Exercise prompt:
Where the line containing "Rendered at 1500 by 844 pixels." appears, end your copy; everything from the first line of the records below up to and including it must be reproduced exactly.

Entries supplied:
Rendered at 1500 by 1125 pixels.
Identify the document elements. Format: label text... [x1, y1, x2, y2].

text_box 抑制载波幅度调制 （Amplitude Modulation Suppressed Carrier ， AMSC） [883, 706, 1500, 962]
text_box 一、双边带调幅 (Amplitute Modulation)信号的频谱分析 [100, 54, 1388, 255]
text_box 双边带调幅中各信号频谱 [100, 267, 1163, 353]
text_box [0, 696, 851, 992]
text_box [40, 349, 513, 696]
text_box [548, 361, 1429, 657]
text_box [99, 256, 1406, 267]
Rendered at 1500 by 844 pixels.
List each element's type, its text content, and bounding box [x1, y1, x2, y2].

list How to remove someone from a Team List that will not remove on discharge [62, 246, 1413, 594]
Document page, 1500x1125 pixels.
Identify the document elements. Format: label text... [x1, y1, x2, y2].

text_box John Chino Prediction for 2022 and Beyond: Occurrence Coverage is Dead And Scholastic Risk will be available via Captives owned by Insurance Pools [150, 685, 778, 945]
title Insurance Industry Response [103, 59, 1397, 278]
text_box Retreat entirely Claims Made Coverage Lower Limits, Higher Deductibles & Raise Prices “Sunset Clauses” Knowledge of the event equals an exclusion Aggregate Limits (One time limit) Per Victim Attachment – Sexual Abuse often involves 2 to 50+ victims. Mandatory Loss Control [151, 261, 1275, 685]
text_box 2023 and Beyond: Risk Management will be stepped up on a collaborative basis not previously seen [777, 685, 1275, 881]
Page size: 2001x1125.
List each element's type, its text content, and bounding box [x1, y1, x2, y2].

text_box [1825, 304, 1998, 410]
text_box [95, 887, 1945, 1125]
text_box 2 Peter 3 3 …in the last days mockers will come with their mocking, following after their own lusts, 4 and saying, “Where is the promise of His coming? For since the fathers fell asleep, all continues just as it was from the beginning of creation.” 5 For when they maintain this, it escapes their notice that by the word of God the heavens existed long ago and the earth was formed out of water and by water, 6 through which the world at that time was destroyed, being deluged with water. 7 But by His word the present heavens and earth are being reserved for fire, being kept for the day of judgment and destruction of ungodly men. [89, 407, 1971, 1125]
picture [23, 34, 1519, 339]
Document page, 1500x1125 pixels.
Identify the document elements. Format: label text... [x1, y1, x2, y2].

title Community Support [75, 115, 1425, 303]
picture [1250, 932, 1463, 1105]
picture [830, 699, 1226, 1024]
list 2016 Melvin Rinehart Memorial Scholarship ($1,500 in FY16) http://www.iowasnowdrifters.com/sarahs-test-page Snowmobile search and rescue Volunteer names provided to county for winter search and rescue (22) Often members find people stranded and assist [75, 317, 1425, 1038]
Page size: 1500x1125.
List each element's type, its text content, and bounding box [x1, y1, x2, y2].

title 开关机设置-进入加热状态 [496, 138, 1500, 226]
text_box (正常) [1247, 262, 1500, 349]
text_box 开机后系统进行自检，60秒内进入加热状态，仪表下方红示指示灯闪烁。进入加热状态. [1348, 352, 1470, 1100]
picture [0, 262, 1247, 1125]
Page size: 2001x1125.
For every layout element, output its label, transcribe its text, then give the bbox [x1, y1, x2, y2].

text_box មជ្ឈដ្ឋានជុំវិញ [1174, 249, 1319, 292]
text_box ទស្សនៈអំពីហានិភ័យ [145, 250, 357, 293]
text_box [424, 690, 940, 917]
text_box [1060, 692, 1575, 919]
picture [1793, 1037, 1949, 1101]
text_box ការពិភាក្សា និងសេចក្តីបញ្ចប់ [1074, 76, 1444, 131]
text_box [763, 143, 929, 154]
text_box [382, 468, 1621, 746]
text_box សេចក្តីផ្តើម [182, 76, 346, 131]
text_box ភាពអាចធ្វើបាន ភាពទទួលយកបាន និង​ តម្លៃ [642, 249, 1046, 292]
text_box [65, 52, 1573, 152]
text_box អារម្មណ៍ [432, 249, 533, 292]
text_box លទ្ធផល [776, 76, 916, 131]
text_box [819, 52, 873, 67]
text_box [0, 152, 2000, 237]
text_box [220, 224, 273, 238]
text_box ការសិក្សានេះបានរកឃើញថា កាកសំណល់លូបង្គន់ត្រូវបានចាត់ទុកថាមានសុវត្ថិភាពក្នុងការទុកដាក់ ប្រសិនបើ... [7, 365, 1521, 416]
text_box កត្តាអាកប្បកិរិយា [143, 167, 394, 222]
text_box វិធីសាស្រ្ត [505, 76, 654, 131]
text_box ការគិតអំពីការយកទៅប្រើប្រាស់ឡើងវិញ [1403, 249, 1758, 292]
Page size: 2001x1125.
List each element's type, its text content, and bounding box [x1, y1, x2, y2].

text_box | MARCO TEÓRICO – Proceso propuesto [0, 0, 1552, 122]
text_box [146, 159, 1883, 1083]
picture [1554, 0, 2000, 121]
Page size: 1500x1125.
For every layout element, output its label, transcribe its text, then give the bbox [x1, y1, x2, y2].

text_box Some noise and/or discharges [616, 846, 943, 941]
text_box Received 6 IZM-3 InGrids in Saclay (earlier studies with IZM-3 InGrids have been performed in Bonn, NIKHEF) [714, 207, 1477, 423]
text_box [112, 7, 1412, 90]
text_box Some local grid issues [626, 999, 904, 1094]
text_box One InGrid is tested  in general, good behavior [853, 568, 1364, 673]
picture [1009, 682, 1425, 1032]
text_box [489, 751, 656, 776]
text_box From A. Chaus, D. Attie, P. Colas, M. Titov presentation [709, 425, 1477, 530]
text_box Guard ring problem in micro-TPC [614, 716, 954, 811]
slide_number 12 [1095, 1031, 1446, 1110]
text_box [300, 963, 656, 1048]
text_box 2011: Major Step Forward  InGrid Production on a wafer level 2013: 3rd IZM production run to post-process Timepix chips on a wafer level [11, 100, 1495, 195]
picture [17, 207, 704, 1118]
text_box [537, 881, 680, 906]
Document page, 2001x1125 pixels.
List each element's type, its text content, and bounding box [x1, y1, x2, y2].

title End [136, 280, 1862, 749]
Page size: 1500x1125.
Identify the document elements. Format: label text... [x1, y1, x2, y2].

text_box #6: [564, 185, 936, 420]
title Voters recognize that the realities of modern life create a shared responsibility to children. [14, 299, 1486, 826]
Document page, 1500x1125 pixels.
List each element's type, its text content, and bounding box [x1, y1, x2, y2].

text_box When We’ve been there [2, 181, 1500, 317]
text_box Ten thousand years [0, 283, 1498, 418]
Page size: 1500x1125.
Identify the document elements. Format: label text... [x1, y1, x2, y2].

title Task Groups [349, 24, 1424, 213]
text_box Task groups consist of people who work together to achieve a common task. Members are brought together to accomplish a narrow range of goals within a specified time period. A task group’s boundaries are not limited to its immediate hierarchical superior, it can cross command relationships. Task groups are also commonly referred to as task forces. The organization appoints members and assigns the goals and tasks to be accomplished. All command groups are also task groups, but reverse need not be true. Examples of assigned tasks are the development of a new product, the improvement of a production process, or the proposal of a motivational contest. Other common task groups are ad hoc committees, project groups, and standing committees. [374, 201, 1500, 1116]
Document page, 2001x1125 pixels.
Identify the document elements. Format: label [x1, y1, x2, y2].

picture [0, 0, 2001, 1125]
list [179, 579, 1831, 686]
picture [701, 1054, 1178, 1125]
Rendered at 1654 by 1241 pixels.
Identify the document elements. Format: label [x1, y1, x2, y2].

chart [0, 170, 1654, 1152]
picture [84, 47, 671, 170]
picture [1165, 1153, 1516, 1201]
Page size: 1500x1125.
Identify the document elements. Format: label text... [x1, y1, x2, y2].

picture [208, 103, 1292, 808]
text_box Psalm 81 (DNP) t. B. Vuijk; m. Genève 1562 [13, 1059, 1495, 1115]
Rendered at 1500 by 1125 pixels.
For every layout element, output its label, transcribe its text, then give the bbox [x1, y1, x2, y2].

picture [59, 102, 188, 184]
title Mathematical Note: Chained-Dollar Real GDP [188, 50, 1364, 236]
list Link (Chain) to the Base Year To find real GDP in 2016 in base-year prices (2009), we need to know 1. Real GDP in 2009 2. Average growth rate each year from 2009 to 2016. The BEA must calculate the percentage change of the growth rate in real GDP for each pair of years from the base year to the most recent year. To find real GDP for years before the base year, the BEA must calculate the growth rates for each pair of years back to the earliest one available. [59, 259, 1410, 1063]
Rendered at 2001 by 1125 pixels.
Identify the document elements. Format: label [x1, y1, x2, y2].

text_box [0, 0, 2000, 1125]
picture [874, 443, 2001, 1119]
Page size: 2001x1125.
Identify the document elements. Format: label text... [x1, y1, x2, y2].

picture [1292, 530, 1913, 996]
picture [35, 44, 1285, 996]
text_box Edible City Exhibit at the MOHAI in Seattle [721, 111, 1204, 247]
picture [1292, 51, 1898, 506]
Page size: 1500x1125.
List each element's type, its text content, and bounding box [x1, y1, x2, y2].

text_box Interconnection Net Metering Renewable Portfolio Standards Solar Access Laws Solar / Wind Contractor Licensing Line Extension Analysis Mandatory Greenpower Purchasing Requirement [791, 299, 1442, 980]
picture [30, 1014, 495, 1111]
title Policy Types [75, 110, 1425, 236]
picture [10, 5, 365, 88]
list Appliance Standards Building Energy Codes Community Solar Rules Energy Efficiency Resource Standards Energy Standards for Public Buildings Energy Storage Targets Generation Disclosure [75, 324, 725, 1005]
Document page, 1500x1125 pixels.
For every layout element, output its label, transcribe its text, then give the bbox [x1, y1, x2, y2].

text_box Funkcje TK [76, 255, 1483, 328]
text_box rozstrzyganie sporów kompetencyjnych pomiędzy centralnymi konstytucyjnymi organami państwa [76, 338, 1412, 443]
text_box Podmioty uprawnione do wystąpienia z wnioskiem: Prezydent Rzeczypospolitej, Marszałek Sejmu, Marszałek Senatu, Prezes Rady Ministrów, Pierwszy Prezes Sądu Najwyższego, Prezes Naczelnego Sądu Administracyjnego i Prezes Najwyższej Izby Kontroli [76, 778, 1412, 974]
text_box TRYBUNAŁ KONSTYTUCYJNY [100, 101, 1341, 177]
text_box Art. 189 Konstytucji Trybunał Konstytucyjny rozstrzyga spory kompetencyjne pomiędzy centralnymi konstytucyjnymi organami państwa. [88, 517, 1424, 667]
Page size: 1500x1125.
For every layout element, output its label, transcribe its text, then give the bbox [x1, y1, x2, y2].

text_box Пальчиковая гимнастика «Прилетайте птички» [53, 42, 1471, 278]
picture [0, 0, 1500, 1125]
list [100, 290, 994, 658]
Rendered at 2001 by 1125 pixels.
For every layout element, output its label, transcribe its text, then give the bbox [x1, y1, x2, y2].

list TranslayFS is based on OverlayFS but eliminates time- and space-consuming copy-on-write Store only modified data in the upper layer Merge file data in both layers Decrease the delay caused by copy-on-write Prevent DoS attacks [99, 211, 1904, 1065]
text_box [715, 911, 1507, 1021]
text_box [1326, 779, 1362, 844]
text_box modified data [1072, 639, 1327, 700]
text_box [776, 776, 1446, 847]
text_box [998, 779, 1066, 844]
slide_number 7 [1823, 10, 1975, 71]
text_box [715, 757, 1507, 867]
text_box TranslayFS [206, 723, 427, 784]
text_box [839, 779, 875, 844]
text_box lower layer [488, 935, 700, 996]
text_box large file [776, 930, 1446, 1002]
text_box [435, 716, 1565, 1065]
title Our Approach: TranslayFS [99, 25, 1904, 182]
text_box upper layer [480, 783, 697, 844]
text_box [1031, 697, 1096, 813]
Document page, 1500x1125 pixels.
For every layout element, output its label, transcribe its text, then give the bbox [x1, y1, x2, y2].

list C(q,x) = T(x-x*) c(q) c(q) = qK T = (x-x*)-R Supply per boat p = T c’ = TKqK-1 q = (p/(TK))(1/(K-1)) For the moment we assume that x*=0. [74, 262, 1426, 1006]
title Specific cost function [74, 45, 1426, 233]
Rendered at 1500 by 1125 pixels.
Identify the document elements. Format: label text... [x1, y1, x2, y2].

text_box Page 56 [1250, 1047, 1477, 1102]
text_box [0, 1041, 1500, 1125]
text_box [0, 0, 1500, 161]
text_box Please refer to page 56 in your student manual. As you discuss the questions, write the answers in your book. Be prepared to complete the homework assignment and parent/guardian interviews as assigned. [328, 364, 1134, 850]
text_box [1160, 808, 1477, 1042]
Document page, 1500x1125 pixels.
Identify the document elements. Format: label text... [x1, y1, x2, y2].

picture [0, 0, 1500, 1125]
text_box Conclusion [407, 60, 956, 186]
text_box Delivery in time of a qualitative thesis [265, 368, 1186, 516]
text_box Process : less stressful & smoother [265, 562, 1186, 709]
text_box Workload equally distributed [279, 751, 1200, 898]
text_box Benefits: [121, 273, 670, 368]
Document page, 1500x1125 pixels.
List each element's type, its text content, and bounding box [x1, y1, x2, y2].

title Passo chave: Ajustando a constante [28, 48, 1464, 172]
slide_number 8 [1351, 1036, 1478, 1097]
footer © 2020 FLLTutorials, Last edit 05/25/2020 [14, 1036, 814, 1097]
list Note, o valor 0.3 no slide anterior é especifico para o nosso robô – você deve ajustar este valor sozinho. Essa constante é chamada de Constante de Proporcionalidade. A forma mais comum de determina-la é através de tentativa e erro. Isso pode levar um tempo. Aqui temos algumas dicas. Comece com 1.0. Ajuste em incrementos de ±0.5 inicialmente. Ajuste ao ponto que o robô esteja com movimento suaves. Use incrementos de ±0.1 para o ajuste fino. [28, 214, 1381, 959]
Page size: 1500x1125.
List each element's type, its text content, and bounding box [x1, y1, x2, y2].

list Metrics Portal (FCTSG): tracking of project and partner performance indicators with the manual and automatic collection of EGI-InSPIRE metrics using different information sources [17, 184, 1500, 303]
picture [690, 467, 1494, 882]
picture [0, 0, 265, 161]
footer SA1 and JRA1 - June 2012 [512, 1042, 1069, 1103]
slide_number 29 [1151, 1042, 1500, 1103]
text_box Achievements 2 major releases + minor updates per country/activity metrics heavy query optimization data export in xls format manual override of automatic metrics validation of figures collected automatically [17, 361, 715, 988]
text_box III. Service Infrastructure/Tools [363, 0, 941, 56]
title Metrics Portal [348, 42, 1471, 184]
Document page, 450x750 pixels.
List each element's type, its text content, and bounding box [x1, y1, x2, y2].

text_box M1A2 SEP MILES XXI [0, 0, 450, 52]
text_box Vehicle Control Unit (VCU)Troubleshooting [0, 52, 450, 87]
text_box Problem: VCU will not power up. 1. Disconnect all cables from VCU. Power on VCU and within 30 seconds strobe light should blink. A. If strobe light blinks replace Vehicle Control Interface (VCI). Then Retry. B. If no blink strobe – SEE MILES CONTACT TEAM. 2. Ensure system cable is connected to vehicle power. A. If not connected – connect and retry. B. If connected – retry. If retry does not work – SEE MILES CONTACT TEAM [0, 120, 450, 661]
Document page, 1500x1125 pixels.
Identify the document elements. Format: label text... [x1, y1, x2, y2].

Result of this task:
Rendered at 1500 by 1125 pixels.
Identify the document elements. Format: label text... [x1, y1, x2, y2].

text_box 抑制载波幅度调制 （Amplitude Modulation Suppressed Carrier ， AMSC） [883, 706, 1500, 962]
text_box 一、双边带调幅 (Amplitute Modulation)信号的频谱分析 [100, 54, 1388, 255]
text_box 双边带调幅中各信号频谱 [100, 267, 1163, 353]
text_box [0, 696, 851, 992]
text_box [40, 349, 513, 696]
text_box [548, 361, 1429, 657]
text_box [99, 256, 1406, 267]
Rendered at 1500 by 844 pixels.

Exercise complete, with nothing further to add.